--- Stated exercise ---
Rewrite the part of the items that opens with the line containing "pose: elev=28.8 azim=320.7" and closes with the line containing "Dot at: (225, 338)", changing every "roll" to "twist" and leaving everything else as it is. Give back only that part.

--- Data rows ---
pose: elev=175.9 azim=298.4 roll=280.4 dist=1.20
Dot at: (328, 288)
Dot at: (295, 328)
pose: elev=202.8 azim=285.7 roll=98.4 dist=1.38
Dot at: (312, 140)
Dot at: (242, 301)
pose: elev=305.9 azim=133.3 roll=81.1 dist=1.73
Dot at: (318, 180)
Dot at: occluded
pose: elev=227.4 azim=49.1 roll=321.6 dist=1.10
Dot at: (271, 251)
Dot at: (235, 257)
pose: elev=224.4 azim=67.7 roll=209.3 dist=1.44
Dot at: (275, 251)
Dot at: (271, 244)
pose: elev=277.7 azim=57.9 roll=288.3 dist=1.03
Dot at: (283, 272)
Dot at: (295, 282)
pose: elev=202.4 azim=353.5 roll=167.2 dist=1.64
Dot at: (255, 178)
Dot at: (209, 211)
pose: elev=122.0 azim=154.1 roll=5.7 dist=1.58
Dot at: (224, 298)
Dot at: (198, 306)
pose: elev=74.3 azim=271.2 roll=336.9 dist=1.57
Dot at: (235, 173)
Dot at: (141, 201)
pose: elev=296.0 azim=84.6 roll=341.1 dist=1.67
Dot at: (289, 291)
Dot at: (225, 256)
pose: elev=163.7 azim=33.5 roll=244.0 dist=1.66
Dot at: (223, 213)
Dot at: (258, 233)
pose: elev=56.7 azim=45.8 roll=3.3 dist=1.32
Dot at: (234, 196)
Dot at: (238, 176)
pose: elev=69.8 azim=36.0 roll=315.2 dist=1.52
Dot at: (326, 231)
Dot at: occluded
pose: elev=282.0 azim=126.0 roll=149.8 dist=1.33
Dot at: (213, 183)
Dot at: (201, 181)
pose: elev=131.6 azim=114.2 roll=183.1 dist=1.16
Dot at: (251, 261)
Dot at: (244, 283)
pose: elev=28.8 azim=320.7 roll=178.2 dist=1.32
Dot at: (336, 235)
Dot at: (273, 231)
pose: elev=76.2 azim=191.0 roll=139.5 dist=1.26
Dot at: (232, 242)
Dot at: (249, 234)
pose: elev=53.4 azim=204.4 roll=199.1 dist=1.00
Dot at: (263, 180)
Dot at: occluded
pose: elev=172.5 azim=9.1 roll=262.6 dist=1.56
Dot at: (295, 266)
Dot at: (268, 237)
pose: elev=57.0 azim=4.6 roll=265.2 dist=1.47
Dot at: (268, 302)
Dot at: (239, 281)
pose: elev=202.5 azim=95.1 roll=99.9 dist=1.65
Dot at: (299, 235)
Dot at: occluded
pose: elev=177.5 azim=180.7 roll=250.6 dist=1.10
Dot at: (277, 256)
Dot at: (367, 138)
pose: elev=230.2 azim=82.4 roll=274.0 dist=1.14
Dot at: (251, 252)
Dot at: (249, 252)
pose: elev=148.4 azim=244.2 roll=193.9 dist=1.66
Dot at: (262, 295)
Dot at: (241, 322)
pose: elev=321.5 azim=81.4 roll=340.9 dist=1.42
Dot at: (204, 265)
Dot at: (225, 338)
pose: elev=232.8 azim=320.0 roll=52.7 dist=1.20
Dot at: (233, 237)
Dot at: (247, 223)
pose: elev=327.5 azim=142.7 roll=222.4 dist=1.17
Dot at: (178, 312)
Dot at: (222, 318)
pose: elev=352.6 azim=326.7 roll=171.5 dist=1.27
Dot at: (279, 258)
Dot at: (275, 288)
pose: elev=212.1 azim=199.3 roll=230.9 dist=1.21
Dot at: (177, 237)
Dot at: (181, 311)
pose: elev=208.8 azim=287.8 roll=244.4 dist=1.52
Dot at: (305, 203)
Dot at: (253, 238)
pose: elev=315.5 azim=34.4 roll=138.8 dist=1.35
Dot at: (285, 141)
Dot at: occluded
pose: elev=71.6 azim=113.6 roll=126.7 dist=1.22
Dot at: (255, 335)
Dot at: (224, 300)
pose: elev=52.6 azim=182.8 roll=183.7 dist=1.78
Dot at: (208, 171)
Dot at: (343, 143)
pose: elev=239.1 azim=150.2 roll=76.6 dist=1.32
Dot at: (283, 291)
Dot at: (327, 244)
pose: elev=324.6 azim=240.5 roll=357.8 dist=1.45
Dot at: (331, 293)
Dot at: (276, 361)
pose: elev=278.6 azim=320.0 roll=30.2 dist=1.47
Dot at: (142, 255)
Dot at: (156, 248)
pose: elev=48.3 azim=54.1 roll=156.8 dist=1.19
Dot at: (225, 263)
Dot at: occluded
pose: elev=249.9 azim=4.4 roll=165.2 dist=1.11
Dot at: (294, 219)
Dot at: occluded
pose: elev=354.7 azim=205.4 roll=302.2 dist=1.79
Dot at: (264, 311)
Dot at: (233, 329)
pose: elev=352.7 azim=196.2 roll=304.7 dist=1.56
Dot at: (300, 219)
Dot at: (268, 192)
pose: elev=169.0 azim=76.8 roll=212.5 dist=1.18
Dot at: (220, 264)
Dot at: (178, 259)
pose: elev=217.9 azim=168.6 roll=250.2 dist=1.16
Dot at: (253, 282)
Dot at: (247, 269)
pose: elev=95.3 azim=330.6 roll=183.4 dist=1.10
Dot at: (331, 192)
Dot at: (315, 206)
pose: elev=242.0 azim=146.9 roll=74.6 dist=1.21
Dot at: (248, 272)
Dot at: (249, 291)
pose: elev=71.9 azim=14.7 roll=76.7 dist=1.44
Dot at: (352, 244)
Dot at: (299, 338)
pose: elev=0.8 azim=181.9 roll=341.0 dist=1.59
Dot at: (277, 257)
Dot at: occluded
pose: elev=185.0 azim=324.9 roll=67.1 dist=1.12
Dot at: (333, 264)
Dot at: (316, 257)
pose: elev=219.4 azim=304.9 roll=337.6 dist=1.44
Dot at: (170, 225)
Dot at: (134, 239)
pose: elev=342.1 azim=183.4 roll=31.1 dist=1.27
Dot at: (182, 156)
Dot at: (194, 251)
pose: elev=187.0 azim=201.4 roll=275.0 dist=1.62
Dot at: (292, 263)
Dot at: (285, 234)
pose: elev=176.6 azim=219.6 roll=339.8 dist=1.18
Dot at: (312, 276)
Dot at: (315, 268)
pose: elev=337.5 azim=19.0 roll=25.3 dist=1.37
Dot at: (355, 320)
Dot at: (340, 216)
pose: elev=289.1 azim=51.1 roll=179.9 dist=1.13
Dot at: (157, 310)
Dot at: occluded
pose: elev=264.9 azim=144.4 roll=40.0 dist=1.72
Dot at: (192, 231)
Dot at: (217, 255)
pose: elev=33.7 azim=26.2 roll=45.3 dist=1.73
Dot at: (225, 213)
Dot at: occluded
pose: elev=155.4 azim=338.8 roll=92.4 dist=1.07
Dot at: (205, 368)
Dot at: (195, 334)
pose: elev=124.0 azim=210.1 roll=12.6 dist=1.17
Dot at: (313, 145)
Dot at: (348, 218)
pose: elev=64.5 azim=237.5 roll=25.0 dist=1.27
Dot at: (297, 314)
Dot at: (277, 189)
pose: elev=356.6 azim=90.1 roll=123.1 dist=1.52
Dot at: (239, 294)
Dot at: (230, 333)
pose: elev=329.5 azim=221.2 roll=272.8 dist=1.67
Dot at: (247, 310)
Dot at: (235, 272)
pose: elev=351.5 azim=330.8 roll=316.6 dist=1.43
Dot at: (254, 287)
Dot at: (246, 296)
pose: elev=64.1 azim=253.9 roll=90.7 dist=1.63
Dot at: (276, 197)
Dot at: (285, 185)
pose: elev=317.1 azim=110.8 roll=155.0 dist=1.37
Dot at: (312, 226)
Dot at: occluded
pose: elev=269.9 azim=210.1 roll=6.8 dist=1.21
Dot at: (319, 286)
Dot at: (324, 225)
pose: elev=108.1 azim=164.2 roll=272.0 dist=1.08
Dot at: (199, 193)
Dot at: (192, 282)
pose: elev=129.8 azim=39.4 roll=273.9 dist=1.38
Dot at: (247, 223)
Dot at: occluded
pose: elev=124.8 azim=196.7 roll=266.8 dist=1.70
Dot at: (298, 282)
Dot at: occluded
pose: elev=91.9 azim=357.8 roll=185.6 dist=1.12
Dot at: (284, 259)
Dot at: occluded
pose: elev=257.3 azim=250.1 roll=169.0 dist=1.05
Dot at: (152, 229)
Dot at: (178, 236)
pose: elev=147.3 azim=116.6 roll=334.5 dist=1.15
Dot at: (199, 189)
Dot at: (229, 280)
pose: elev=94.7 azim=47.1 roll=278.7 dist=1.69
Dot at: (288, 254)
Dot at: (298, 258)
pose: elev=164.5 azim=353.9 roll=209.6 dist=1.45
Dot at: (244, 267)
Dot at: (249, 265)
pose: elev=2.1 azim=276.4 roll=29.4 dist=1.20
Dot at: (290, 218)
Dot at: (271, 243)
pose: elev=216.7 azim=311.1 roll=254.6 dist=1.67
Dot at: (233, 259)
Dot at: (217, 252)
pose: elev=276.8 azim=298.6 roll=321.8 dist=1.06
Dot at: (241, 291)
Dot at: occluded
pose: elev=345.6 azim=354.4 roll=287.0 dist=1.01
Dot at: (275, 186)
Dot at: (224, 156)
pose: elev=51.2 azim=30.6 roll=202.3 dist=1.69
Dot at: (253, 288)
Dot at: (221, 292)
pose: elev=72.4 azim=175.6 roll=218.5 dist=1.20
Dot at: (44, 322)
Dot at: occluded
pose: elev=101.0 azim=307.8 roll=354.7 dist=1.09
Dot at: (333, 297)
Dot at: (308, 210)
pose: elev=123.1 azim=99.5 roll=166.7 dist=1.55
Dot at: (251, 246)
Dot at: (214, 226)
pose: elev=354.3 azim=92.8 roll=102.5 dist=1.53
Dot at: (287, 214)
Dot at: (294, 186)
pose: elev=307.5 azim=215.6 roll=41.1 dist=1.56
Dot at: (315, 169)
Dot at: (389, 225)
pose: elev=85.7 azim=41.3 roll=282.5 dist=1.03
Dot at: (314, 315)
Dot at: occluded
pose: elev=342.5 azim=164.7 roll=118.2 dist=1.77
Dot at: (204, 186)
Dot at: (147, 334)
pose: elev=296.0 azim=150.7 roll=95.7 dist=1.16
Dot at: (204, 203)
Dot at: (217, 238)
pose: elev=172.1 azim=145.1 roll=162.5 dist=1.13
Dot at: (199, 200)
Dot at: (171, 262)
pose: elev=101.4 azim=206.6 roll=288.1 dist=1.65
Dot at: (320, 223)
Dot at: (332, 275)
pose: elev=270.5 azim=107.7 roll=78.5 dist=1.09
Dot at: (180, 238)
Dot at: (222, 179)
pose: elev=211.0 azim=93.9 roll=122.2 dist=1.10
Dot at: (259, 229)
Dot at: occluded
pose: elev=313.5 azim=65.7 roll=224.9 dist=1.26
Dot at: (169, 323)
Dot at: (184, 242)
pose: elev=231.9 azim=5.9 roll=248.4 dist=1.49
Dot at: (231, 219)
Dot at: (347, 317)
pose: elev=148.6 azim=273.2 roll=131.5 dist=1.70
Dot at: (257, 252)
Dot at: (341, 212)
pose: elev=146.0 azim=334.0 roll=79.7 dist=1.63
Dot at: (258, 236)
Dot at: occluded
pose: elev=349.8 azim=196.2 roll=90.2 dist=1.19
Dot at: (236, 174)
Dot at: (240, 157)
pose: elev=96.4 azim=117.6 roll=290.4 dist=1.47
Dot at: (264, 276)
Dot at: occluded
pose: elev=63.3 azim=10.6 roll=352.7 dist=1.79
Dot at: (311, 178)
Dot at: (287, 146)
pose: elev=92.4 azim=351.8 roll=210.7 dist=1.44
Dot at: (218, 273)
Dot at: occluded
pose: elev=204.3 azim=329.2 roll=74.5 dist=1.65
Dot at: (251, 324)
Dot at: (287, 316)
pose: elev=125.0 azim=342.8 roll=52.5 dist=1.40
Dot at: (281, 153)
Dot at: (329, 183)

--- Solution ---
pose: elev=28.8 azim=320.7 twist=178.2 dist=1.32
Dot at: (336, 235)
Dot at: (273, 231)
pose: elev=76.2 azim=191.0 twist=139.5 dist=1.26
Dot at: (232, 242)
Dot at: (249, 234)
pose: elev=53.4 azim=204.4 twist=199.1 dist=1.00
Dot at: (263, 180)
Dot at: occluded
pose: elev=172.5 azim=9.1 twist=262.6 dist=1.56
Dot at: (295, 266)
Dot at: (268, 237)
pose: elev=57.0 azim=4.6 twist=265.2 dist=1.47
Dot at: (268, 302)
Dot at: (239, 281)
pose: elev=202.5 azim=95.1 twist=99.9 dist=1.65
Dot at: (299, 235)
Dot at: occluded
pose: elev=177.5 azim=180.7 twist=250.6 dist=1.10
Dot at: (277, 256)
Dot at: (367, 138)
pose: elev=230.2 azim=82.4 twist=274.0 dist=1.14
Dot at: (251, 252)
Dot at: (249, 252)
pose: elev=148.4 azim=244.2 twist=193.9 dist=1.66
Dot at: (262, 295)
Dot at: (241, 322)
pose: elev=321.5 azim=81.4 twist=340.9 dist=1.42
Dot at: (204, 265)
Dot at: (225, 338)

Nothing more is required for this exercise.